Türkiye'nin dünyanın güvenlik açısından en riskli bölgesinde bulunduğuna vurgu yapan Soylu, "Asayiş noktasında dünya örneklerinden daha iyi durumdayız. TÜİK 2019 yılı yaşam memnuniyeti araştırmasında asayiş hizmetleri, en yüksek memnuniyet duyulan kamu hizmetleri arasında yüzde 75,5 ile ilk sırada. Marifet iltifata tabidir ama maalesef bizler marifetimizi birilerinin iltifatına mazhar kılmakta çok zorlanıyoruz." diye konuştu.

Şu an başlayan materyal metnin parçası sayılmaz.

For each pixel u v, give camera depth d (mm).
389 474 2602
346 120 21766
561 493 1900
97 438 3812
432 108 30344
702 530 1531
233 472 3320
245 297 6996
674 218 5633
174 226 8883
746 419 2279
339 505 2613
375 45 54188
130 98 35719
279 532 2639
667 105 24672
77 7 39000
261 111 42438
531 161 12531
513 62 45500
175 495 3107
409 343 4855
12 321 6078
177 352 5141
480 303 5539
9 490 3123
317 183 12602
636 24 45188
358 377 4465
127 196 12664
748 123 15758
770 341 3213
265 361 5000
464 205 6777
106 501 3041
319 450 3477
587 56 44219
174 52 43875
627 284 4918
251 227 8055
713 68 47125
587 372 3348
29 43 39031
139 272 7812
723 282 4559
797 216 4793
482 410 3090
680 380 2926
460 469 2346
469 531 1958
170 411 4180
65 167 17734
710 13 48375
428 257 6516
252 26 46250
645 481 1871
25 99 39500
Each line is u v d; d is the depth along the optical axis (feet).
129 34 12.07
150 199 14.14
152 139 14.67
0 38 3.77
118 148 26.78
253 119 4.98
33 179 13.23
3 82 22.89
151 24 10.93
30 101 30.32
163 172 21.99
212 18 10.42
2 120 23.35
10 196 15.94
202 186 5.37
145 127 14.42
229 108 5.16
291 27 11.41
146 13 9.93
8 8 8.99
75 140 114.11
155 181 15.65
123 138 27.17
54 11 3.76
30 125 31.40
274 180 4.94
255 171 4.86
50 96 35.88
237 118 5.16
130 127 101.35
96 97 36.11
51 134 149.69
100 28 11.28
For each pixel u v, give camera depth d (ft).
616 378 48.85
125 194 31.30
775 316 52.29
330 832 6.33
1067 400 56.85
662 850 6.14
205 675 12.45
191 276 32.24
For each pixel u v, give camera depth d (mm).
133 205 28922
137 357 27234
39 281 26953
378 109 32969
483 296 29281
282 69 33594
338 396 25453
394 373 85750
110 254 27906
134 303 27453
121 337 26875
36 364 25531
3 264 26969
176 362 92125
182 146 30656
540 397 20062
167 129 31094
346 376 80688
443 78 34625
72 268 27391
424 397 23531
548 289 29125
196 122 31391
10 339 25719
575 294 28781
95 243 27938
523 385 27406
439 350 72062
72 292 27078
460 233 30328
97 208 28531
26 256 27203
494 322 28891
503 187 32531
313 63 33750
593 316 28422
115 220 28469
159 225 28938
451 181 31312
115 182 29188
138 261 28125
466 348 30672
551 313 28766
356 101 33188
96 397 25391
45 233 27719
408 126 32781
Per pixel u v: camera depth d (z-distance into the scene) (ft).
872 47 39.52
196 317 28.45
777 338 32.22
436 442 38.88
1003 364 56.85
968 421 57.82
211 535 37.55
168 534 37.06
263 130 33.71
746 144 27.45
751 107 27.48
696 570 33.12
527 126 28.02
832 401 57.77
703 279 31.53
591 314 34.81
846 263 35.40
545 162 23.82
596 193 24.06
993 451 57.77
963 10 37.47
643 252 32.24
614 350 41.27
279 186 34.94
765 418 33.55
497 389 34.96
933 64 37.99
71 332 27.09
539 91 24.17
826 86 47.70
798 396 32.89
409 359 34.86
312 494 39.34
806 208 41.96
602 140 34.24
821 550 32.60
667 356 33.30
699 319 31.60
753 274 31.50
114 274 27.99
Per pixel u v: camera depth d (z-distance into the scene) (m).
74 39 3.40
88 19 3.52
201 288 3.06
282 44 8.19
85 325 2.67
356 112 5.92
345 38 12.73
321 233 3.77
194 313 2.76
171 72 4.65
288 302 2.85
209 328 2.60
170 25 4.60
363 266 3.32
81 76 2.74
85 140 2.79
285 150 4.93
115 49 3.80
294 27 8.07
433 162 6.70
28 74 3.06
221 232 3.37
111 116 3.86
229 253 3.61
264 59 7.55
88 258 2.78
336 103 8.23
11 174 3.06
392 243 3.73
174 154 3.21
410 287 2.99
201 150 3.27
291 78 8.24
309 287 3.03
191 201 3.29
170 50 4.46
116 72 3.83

15 Temmuz darbe girişiminden sonra Türkiye'nin yeni güvenlik konseptinin en önemli davranışsal parametresinin saha baskısını artırmak olduğunu belirten Soylu, terörle, uyuşturucuyla mücadelede, trafik güvenliğinde ekiplerin saha etkinliklerini, görünürlüklerini, operasyon sayılarını sürekli artırdıklarını bildirdi.
Saha baskısı uyguladıkları alanlardan en önemlilerinden birisinin okul çevreleri olduğunu aktaran Soylu, şunları kaydetti:
"Okulları asayiş risk durumuna göre derecelendirdik ve buna yönelik planlamalar gerçekleştirdik. Kimi okulların çıkışlarında ekip bulunduruyoruz ve okul çevrelerinde de değişik uygulamalar yapıyoruz. İş yeri ve park bahçelerde denetimler gerçekleştiriyoruz. Yaptığımız bu uygulamalar sayesinde geçen eğitim öğretim döneminde bir önceki döneme göre okul çevresinde meydana gelen asayiş olaylarında yüzde 11,3, 2019-2020 ilk dönemlerle kıyaslandığında ise yüzde 20,1 oranında azalma meydana gelmiştir."
Soylu, asayiş birimlerinde en önemli yeniliklerden bir tanesinin de güven masaları olduğunu söyledi. Bu doğrultuda bin 173 polis merkezi amirliğinde güven masası uygulamasına geçildiğini belirten Soylu, buralarda görevlendirilmek üzere 3 bin kadın polis memuru aldıklarını bildirdi.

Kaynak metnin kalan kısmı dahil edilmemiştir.